As Barack Obama’s vice president, Joe Biden witnessed how U.S. withdrawal from Iraq enabled the emergence of ISIS from the remains of Abu Musab al-Zarqawi’s defeated Al-Qaeda franchise. He also helped push the JCPOA (Iran nuclear deal), legalizing Iran’s illegal nuclear program in exchange for Khamenei’s empty promise to delay uranium enrichment and bomb construction for 10-15 years. And then Biden saw how the JCPOA emboldened those it was supposed to appease as Iran took U.S. sailors hostage and cheated on the deal from the start.

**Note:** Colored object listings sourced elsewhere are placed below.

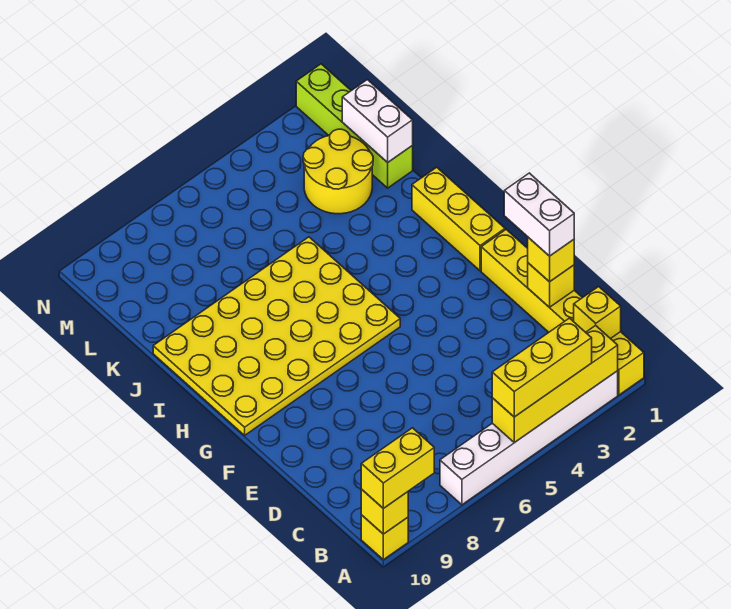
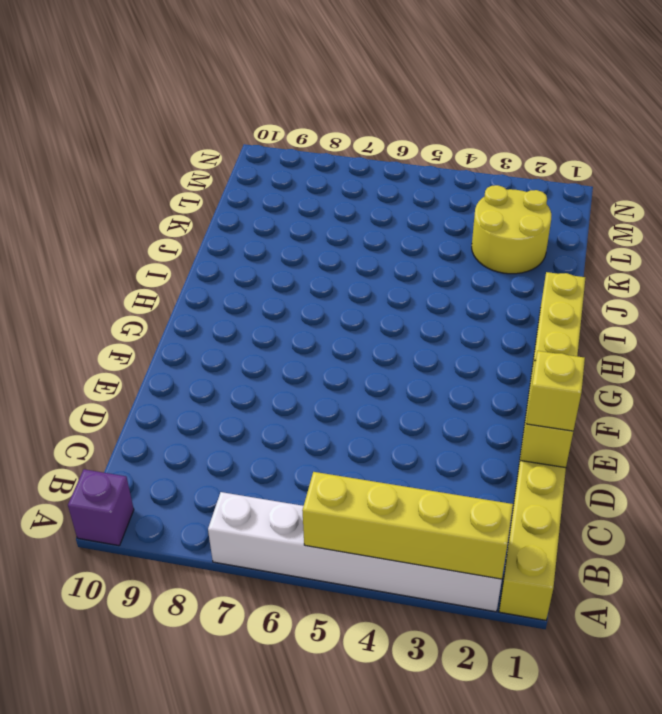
purple brick A10 level 1 -> yellow brick A10 level 1
none -> yellow plate G5:J10 level 1
none -> lime brick K1:N1 level 1
none -> yellow brick A10 level 2

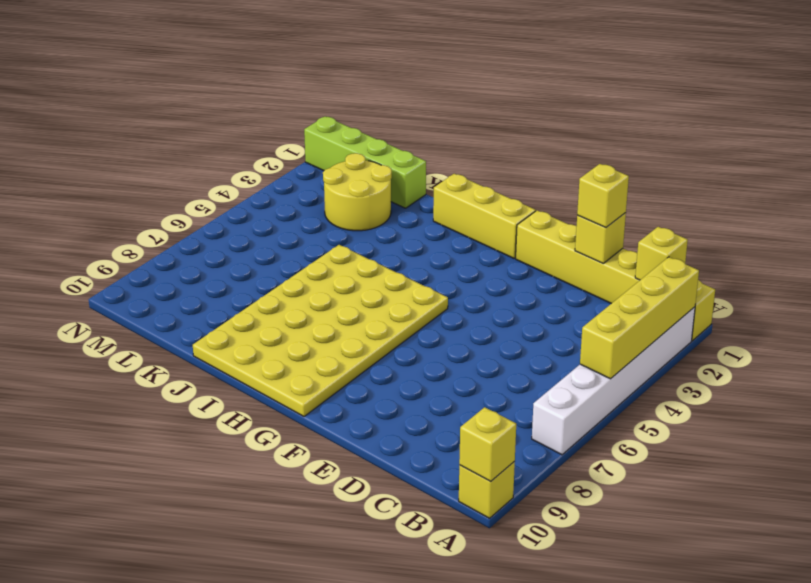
none -> white brick K1:L1 level 2
none -> yellow brick A3:A5 level 3
none -> yellow brick A9:A10 level 3

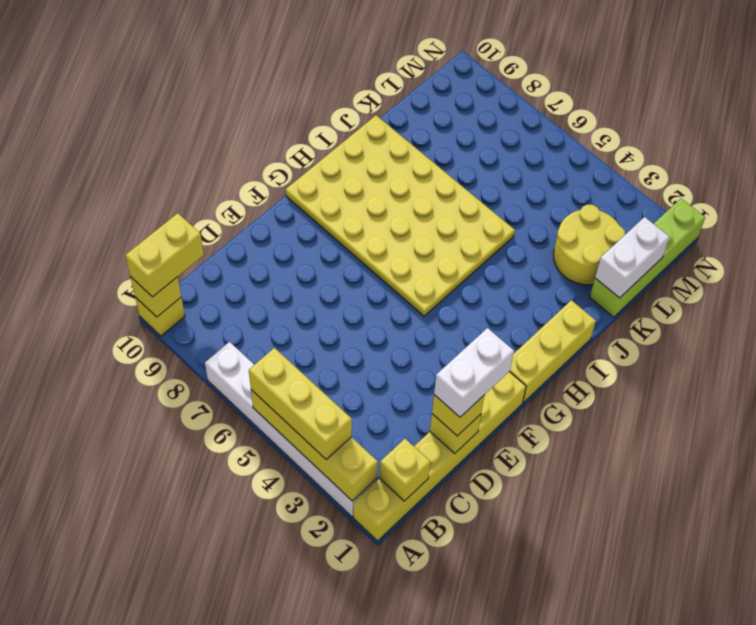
yellow brick A10:B10 level 3 -> yellow brick A9:A10 level 3

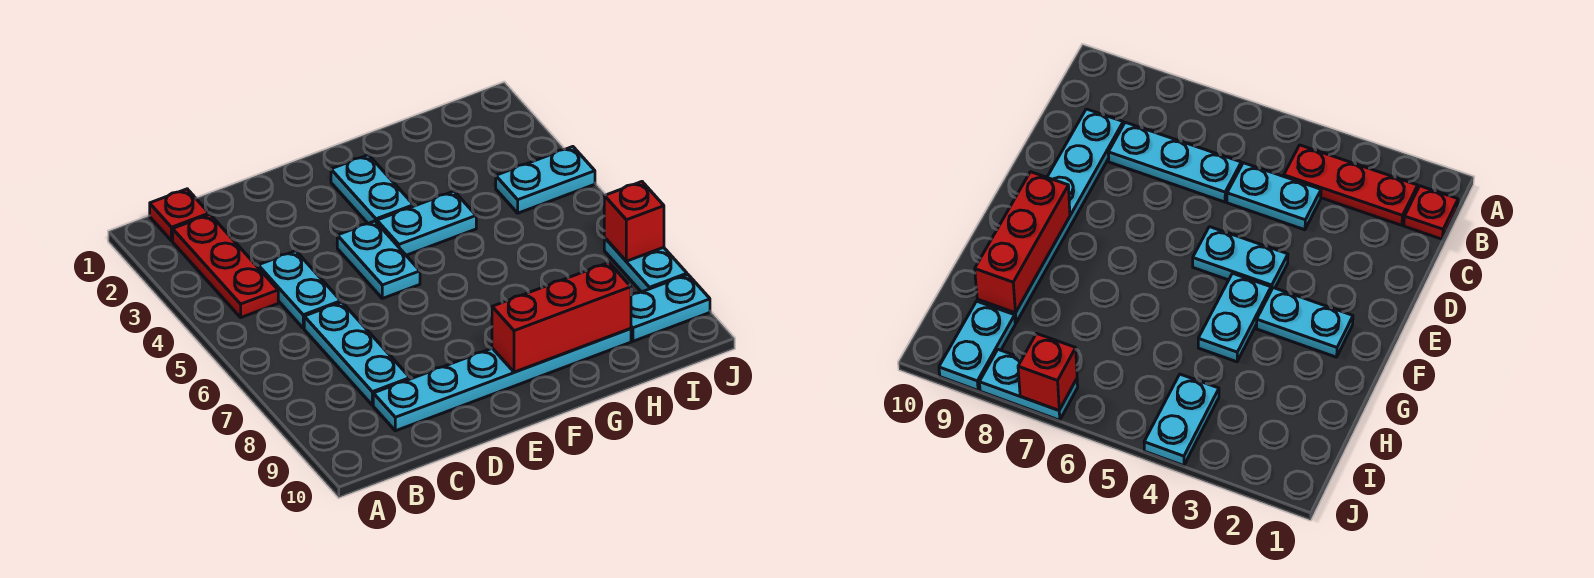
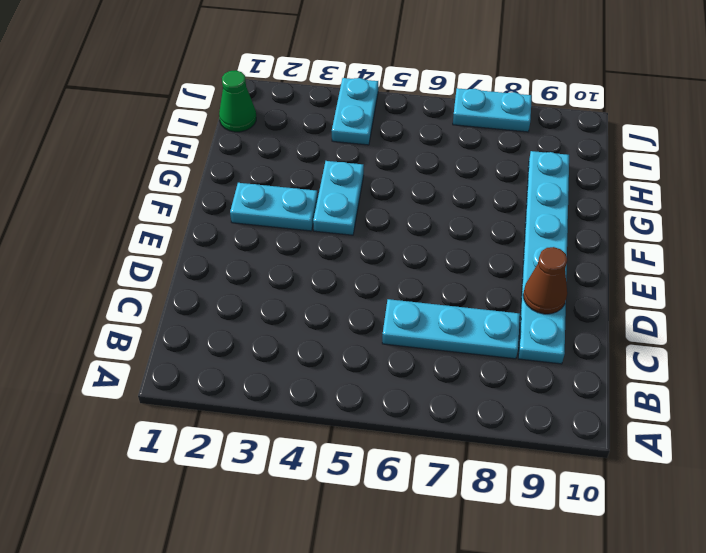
brown cone D9 level 2 -> none
green cone I1 level 1 -> none
none -> red plate B1 level 1
none -> red plate B2:B4 level 1
none -> cyan plate C4:C5 level 1

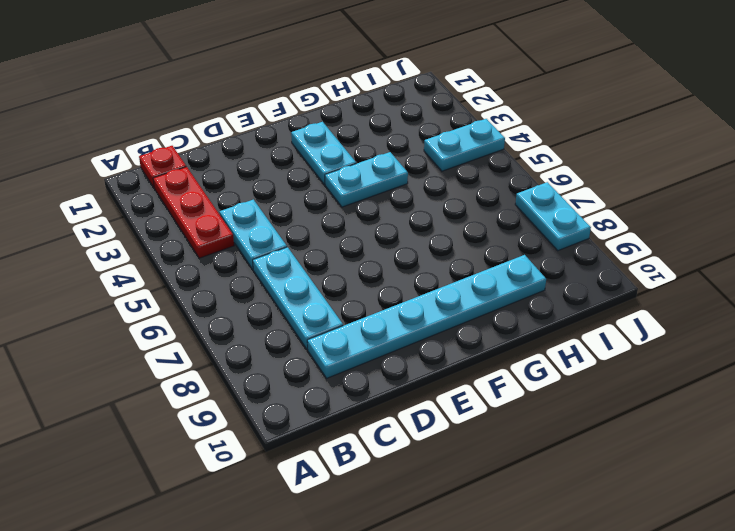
none -> cyan plate E4:E5 level 1
none -> cyan plate I9:J9 level 1
none -> red brick F9:H9 level 2

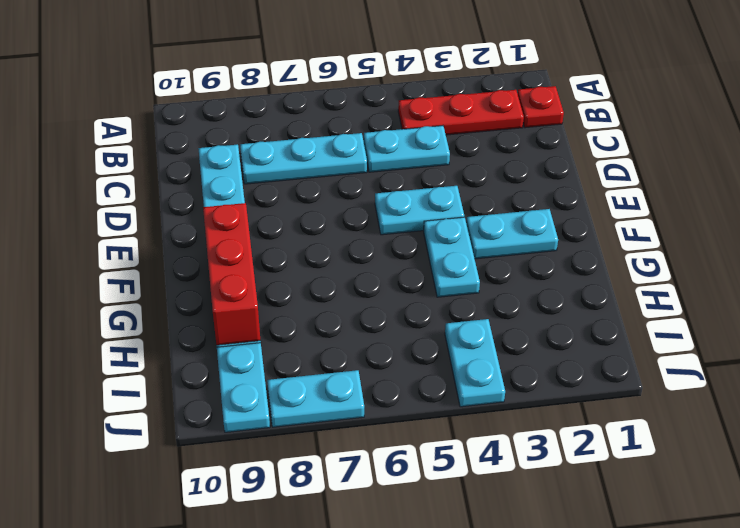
none -> red brick J7 level 2

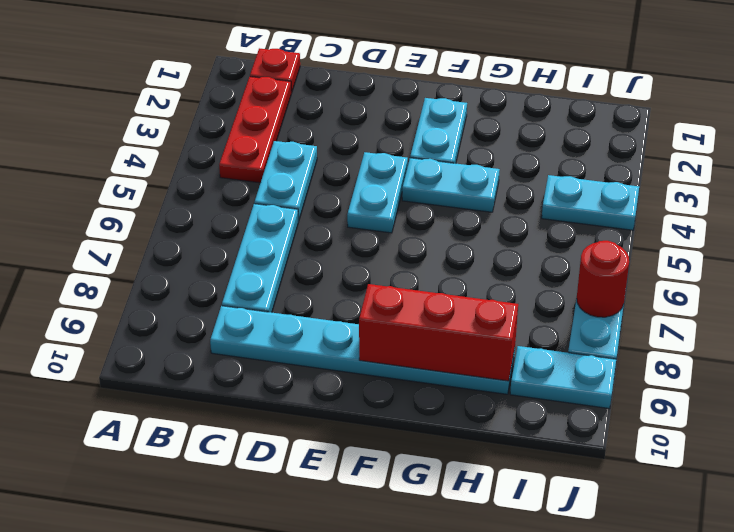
red round brick J7 level 2 -> red brick J7 level 2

Many key members of Biden’s diplomatic corps were also members of Obama’s administration and are complicit in its diplomatic failures, yet they are repeating their mistakes. By removing Trump’s sanctions against the mullahs and their missile makers, they signaled weakness from the beginning. In return, the Islamic Revolutionary Guard Corps now attacks Americans without fear of reprisal and regularly threatens Israelis with war. Iranian scientists enrich uranium and test ballistic missile under the guise of a space program while Biden’s diplomats practically beg for yet more talks in Vienna.
Like the surrender of Minneapolis’s 3rd Precinct and capitulation to the Taliban, a second nuclear deal with Iran will ensure even more aggression. It will also make war, perhaps even nuclear war, inevitable.
Victory does not always go to those who project power or wield superior strength, but defeat invariably goes to those who project weakness and flee from a righteous fight. Those who give up land for peace usually end up with neither.
A.J. Caschetta is a Ginsburg-Milstein fellow at the Middle East Forum and a principal lecturer at the Rochester Institute of Technology.